Genetic testing confirms the diagnosis by identifying pathogenic TFAP2B variants. Next-generation sequencing (NGS) panels for congenital heart defects or craniofacial syndromes often include TFAP2B, streamlining molecular diagnosis. If NGS is inconclusive, Sanger sequencing can detect known mutations. De novo mutations are common, meaning a lack of family history does not rule out the condition. Genetic counseling is recommended for affected individuals and their families.

Inheritance Patterns

Char syndrome follows an autosomal dominant inheritance pattern, meaning a single mutated TFAP2B gene copy can cause the condition. Affected individuals have a 50% chance of passing the mutation to offspring.

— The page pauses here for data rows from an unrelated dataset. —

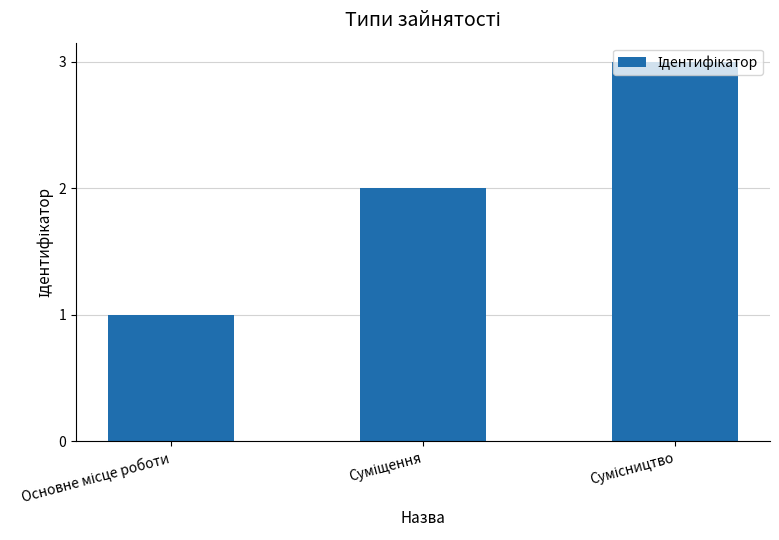

How many values are between 1 and 3?

3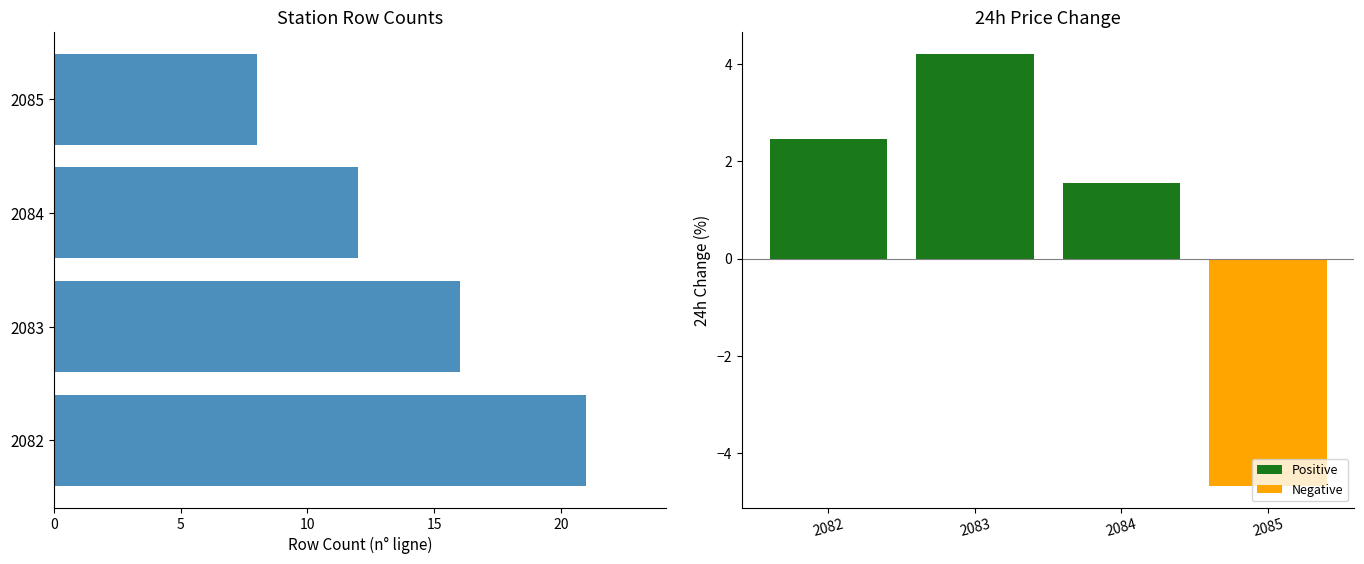

Are the bars grouped side by side (vs. stacked)?

Yes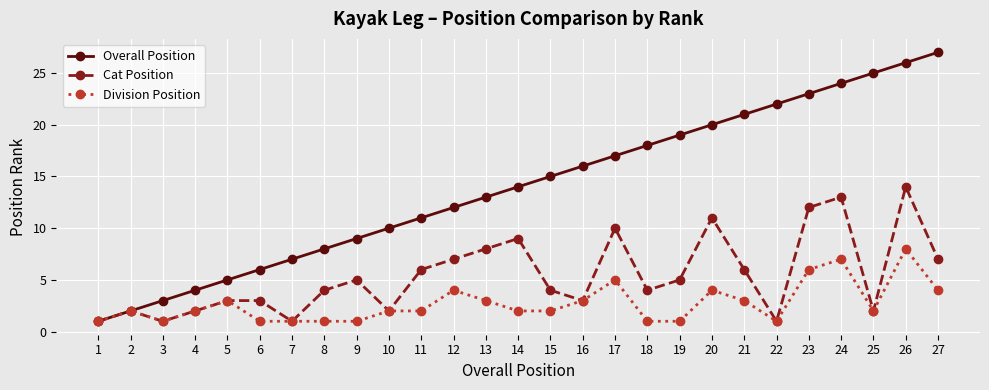

True or false: Cat Position has a value of 11 at 20.

True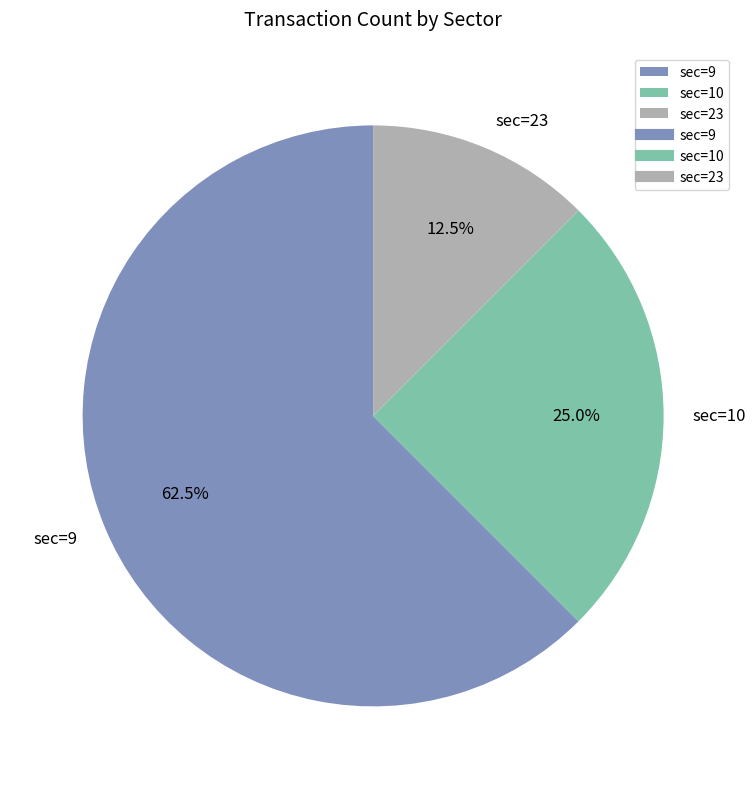

True or false: sec=23 accounts for 7% of the total.

False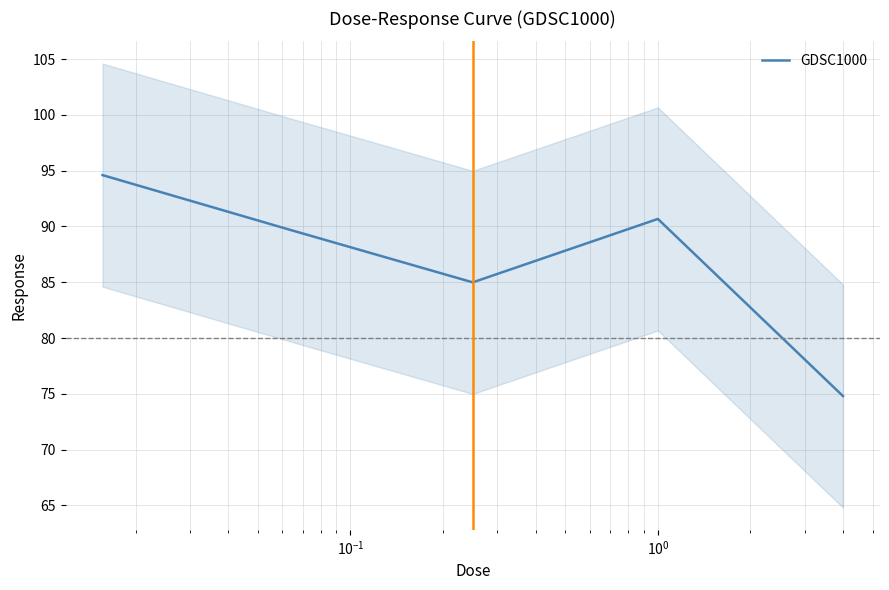

True or false: the data shows 90.7 at $\mathdefault{10^{0}}$.

True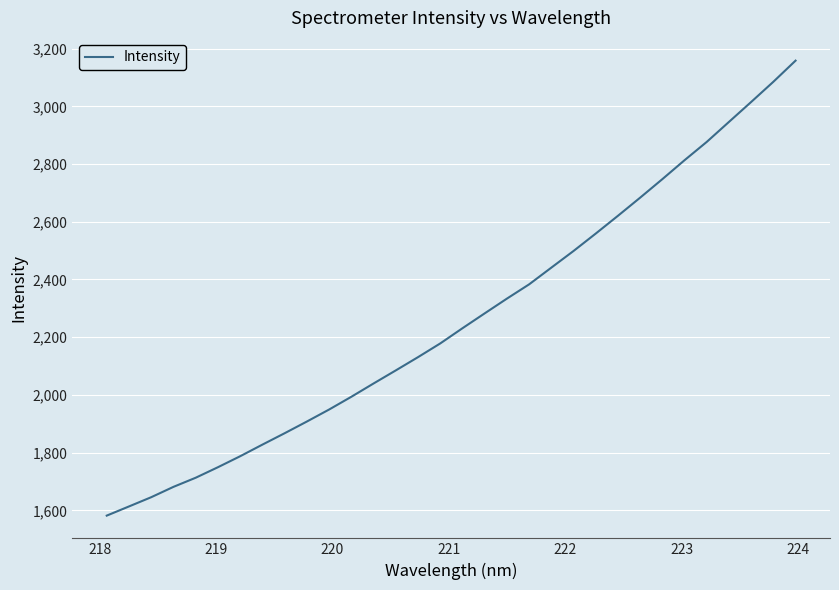

How many lines are shown in the chart?

1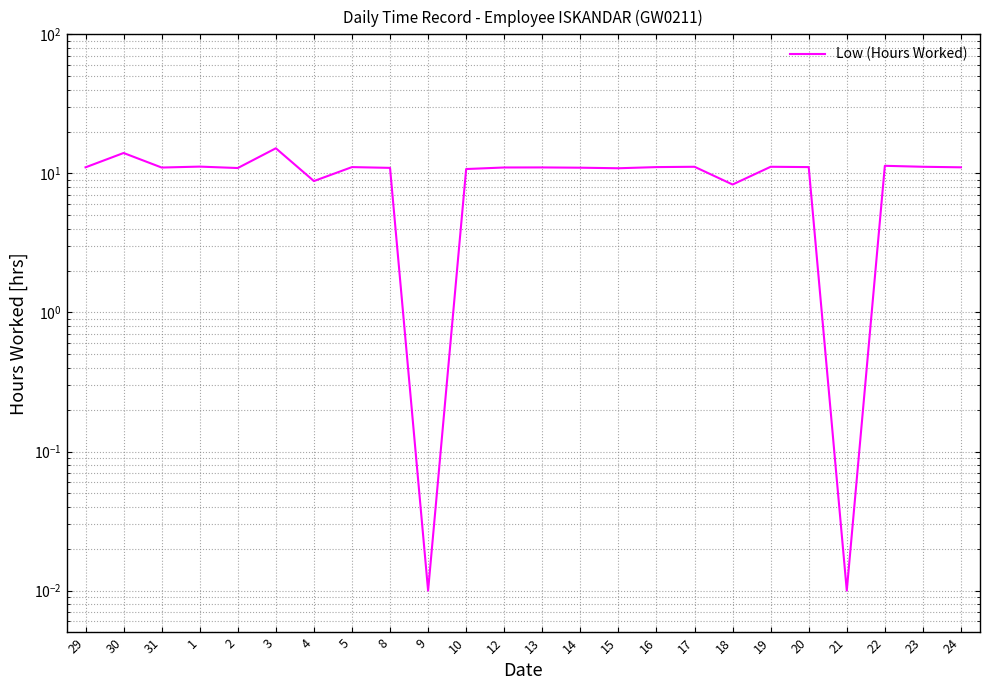

Reading left to right, extract all data points from this chart.

11.1	14.0	11.0	11.2	10.9	15.2	8.8	11.1	11.0	0.0	10.8	11.0	11.0	11.0	10.9	11.1	11.2	8.3	11.2	11.1	0.0	11.3	11.2	11.1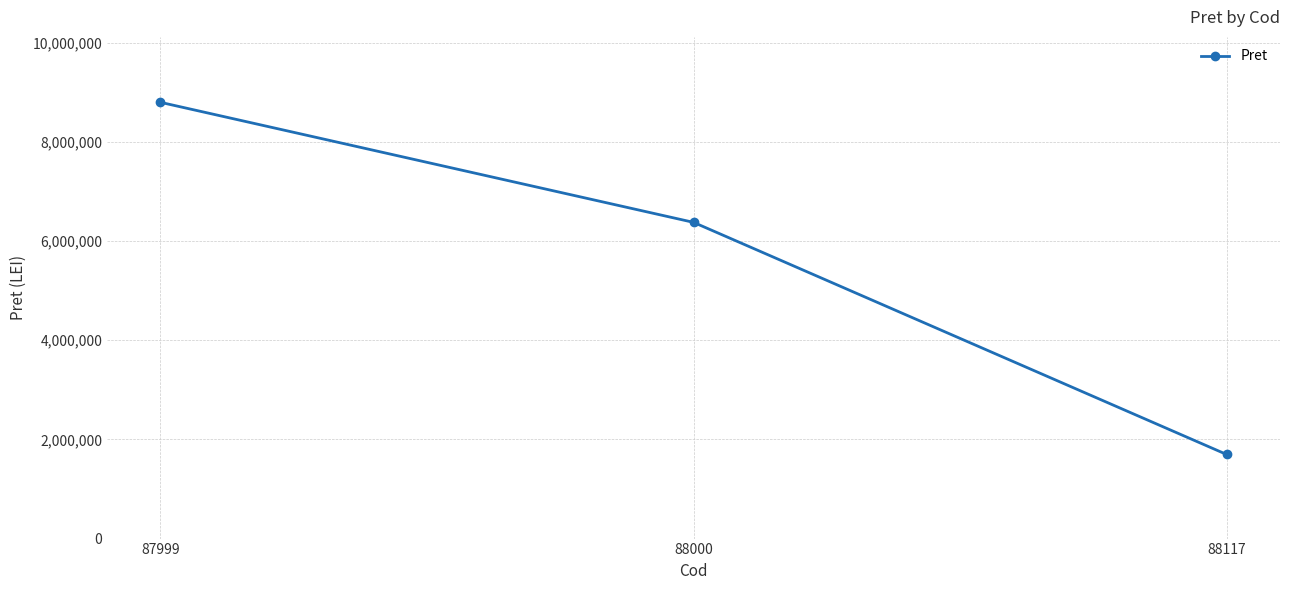

List the labels in order of value, largest first.

87999, 88000, 88117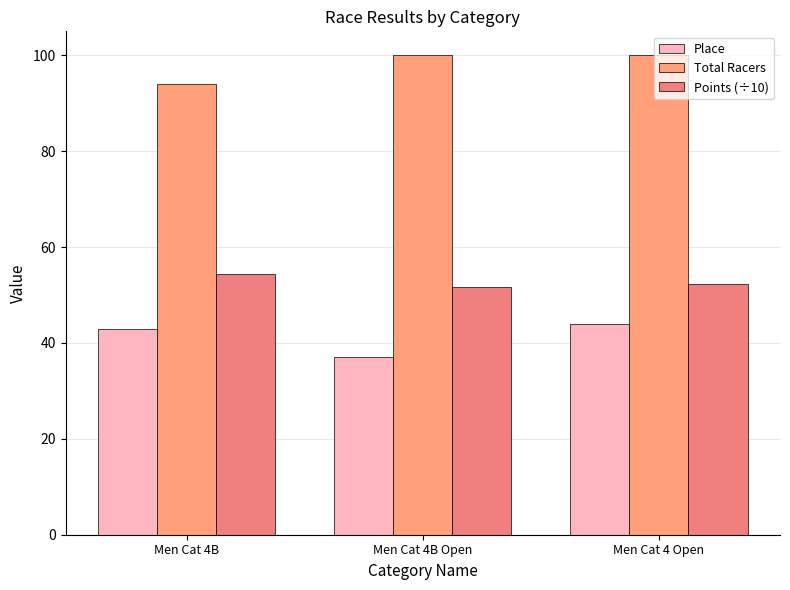

Reading left to right, what are all the values shown in this chart?

Place: Men Cat 4B=43.0	Men Cat 4B Open=37.0	Men Cat 4 Open=44.0
Total Racers: Men Cat 4B=94.0	Men Cat 4B Open=100.0	Men Cat 4 Open=100.0
Points (÷10): Men Cat 4B=54.4	Men Cat 4B Open=51.7	Men Cat 4 Open=52.3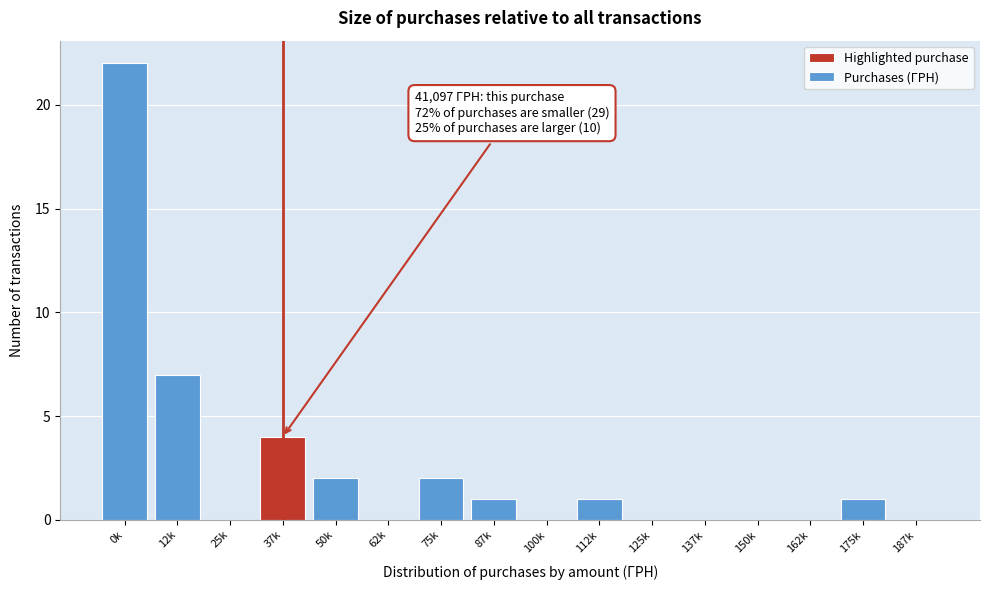

Reading right to left, extract all data points from this chart.

187k=0	175k=1	162k=0	150k=0	137k=0	125k=0	112k=1	100k=0	87k=1	75k=2	62k=0	50k=2	37k=4	25k=0	12k=7	0k=22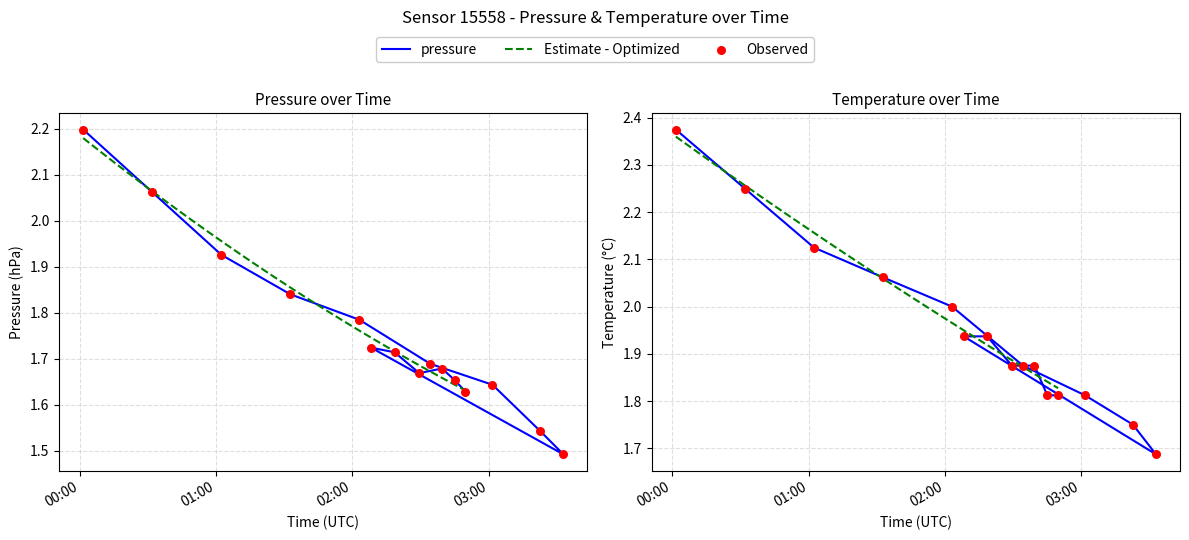

Which series has the largest Y range (max minus min)?

pressure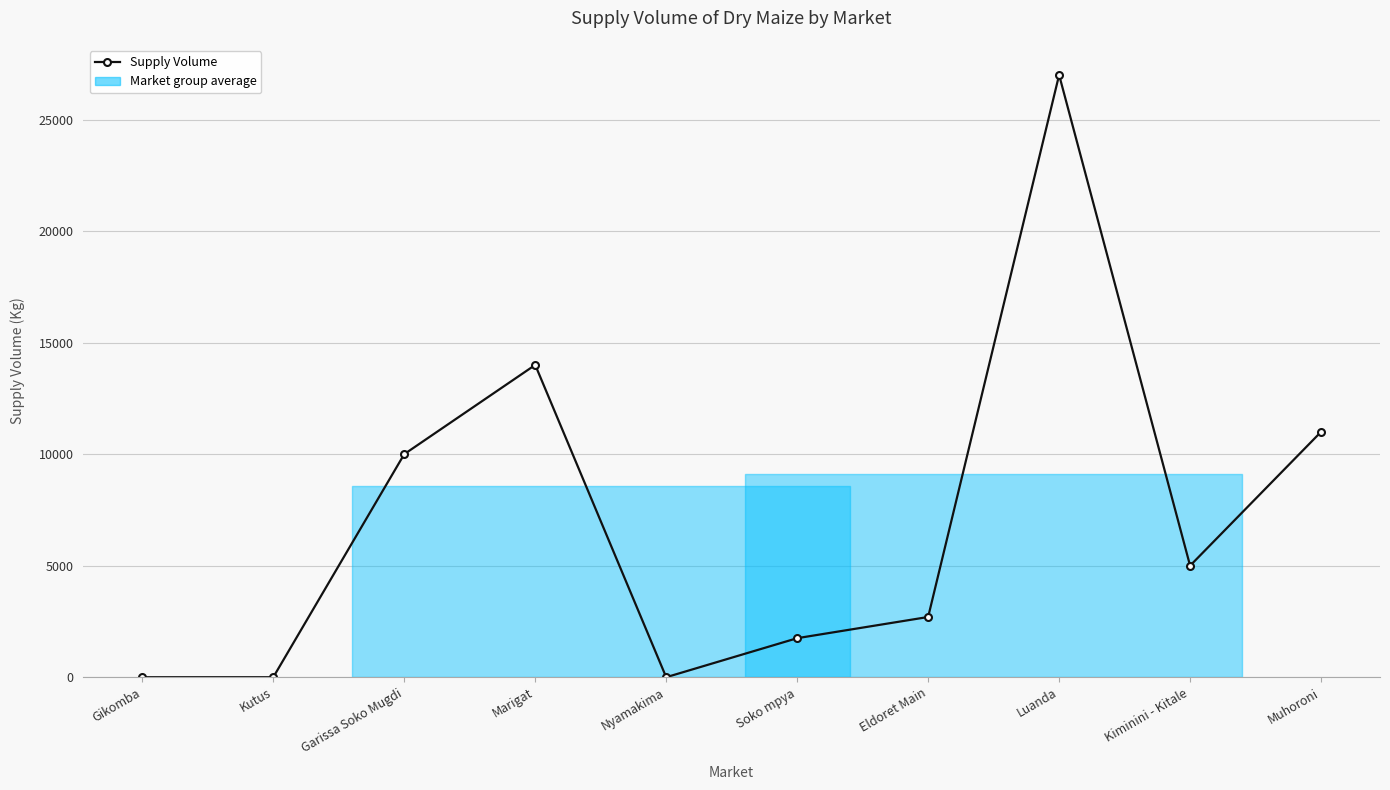

What is the sum of all values?

71450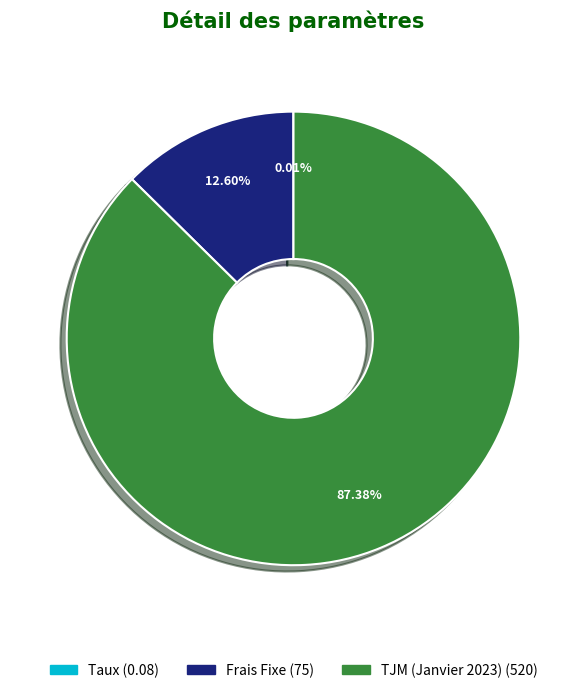

Is there any slice that represents more than half of the pie?

Yes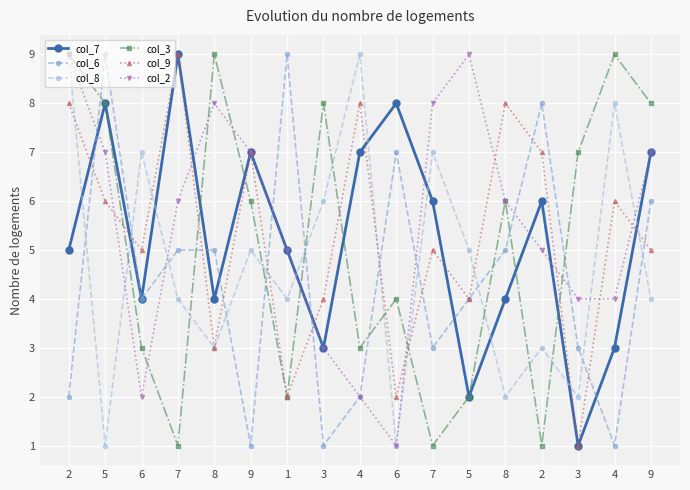

Count the number of categories in the chart.

17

However, many cases arise from de novo mutations, occurring spontaneously in individuals with no family history.

Variable expressivity means affected individuals may exhibit different features and severity levels. Some show the full spectrum of symptoms, while others have only mild manifestations, complicating diagnosis. Reduced penetrance further affects inheritance, as some individuals with a TFAP2B mutation may display minimal or no symptoms. This variability suggests additional genetic or environmental factors influence expression.

Differential Diagnoses

Distinguishing Char syndrome from other genetic disorders requires careful evaluation and genetic testing. Several syndromes share overlapping craniofacial, limb, or cardiac features, making differential diagnosis essential.

Holt-Oram syndrome, caused by TBX5 mutations, is a common consideration. Like Char syndrome, it involves congenital heart defects and upper limb malformations. However, Holt-Oram typically presents with more pronounced radial ray abnormalities, such as hypoplastic or absent thumbs, which are uncommon in Char syndrome. Additionally, its heart defects often extend beyond PDA, involving atrial and ventricular septal defects. Genetic testing for TBX5 helps differentiate the conditions.

Noonan syndrome, caused by mutations in the RAS/MAPK signaling pathway, also shares features with Char syndrome. Individuals with Noonan syndrome exhibit hypertelorism, a broad forehead, and a short neck, resembling Char syndrome’s craniofacial traits. However, congenital heart defects in Noonan syndrome, such as pulmonary valve stenosis and hypertrophic cardiomyopathy, differ from the isolated PDA seen in Char syndrome. Additional characteristics like short stature, pectus deformities, and developmental delays further distinguish Noonan syndrome. Molecular testing for PTPN11, SOS1, and RAF1 confirms the diagnosis when clinical presentation overlaps.